__Activity__:
Duplicate the lines of the data below word for word, starting at the line that contains "Mean of learned models" and ending at the line that contains "What are all", including both of those lines.

┌─ Exercise material

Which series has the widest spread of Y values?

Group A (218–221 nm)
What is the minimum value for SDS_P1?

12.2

└─
┌─ Exercise material

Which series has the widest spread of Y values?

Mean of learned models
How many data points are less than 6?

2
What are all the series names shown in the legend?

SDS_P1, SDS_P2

└─
┌─ Exercise material

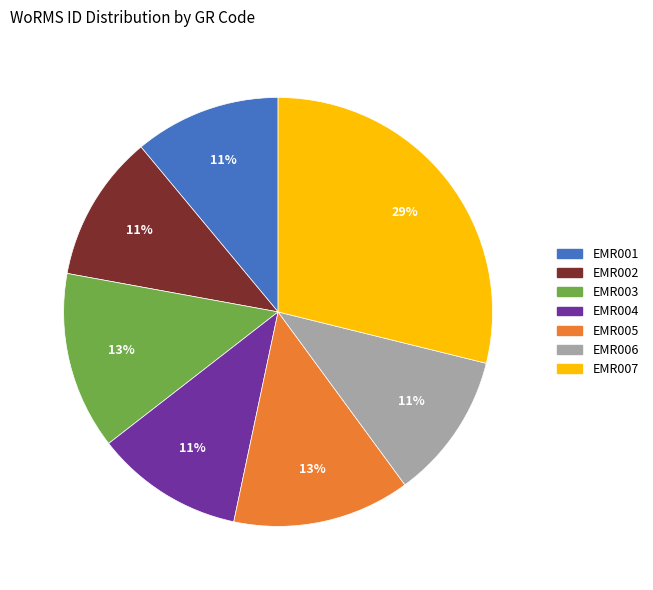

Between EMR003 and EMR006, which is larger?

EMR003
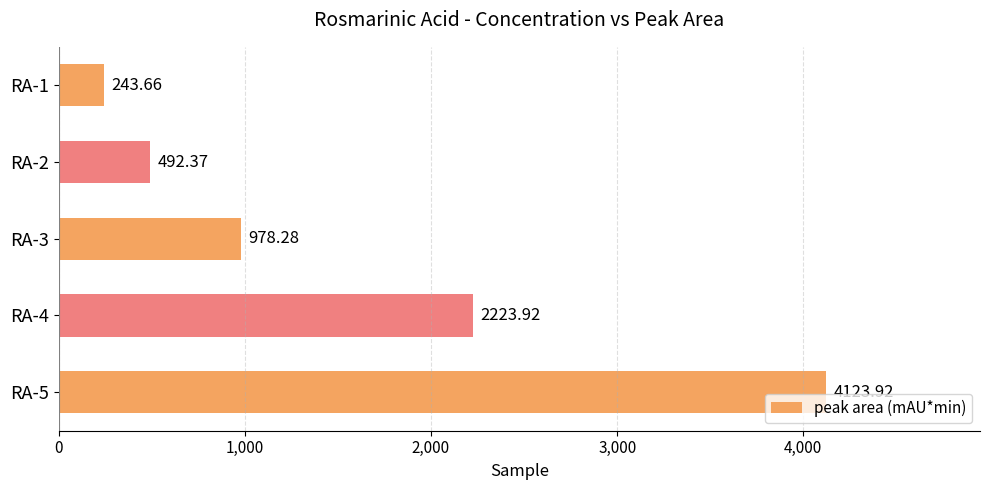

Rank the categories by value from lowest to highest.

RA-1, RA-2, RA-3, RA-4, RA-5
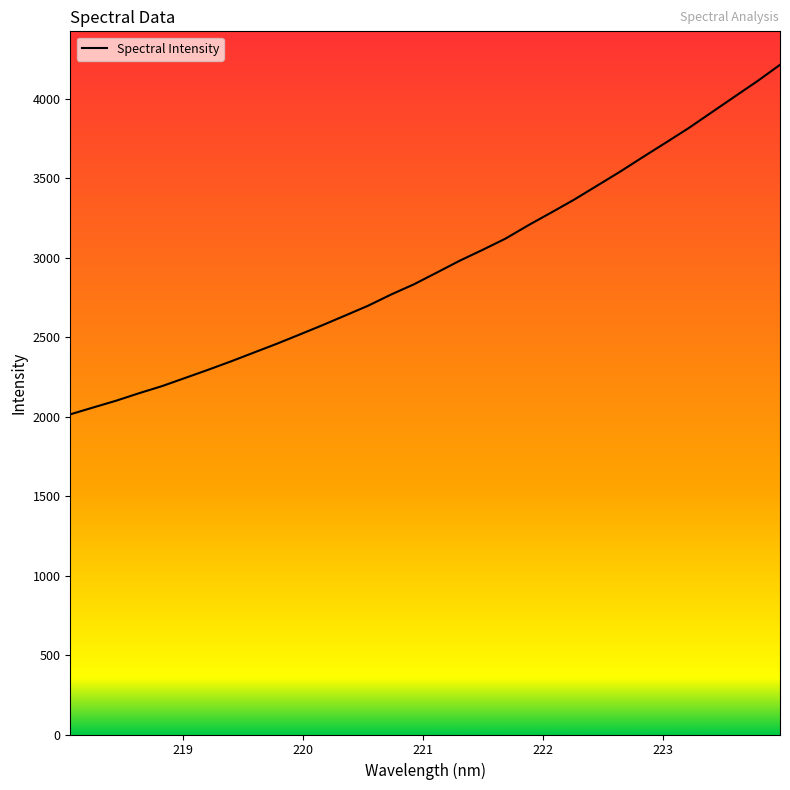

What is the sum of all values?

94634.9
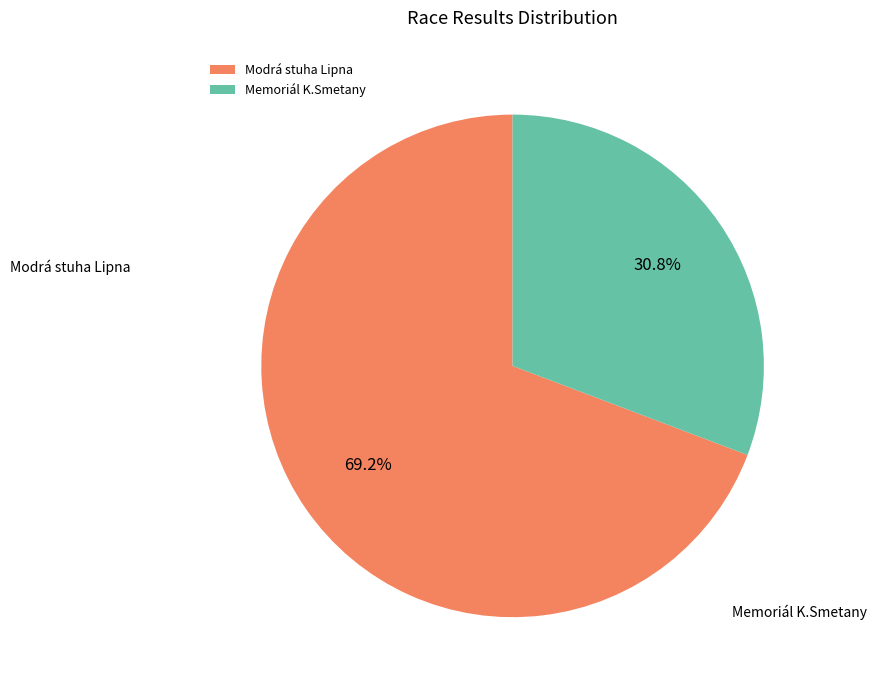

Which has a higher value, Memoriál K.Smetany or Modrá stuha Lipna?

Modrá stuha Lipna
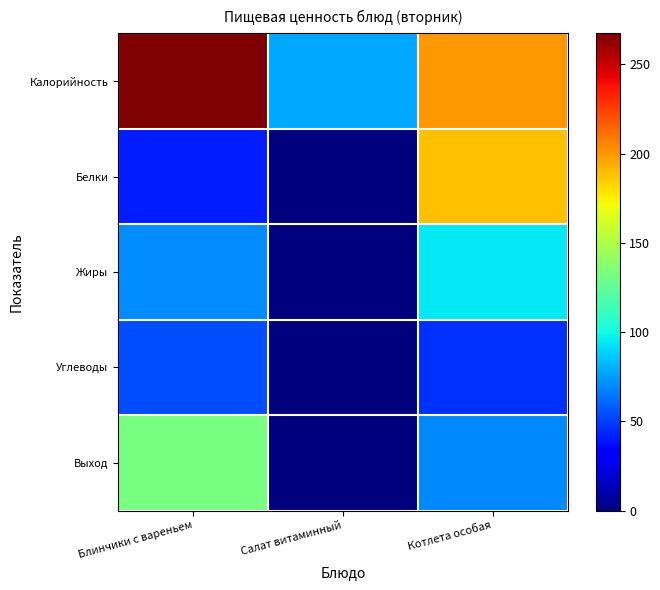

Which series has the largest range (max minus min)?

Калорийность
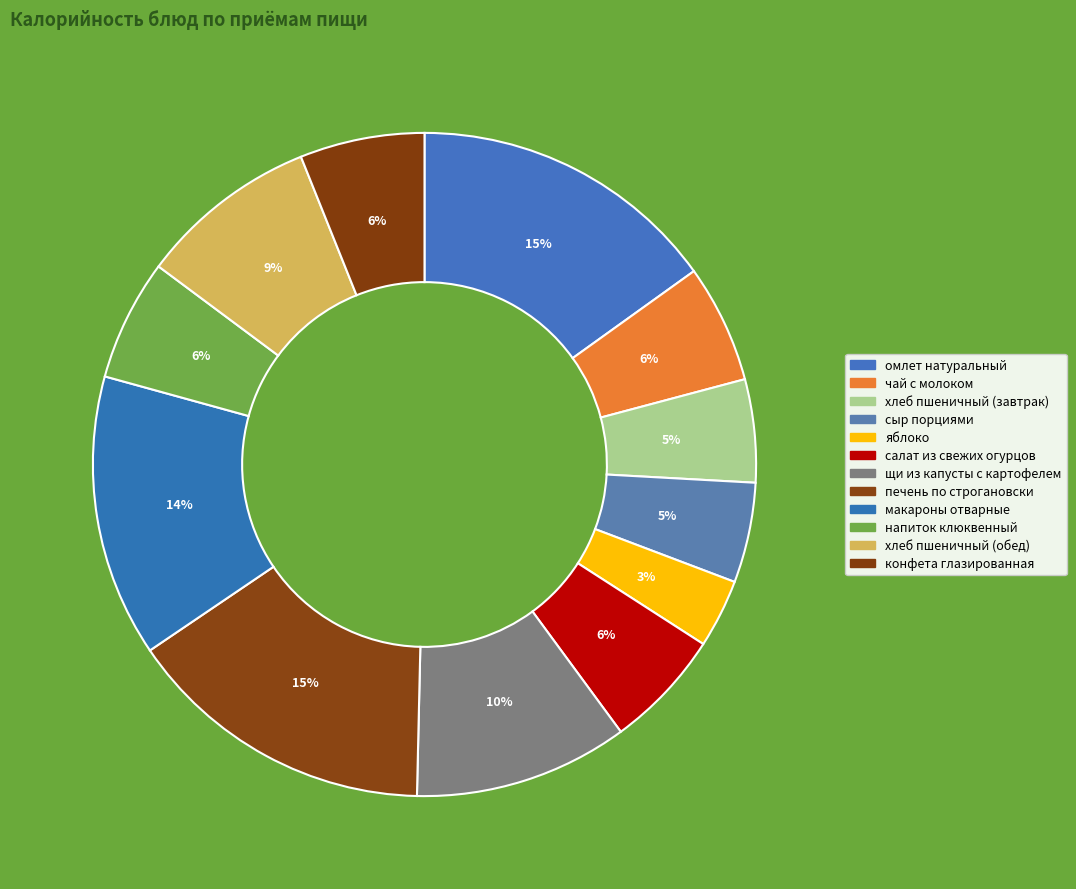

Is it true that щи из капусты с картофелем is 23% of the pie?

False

└─

__Solution__:
Mean of learned models
How many data points are less than 6?

2
What are all the series names shown in the legend?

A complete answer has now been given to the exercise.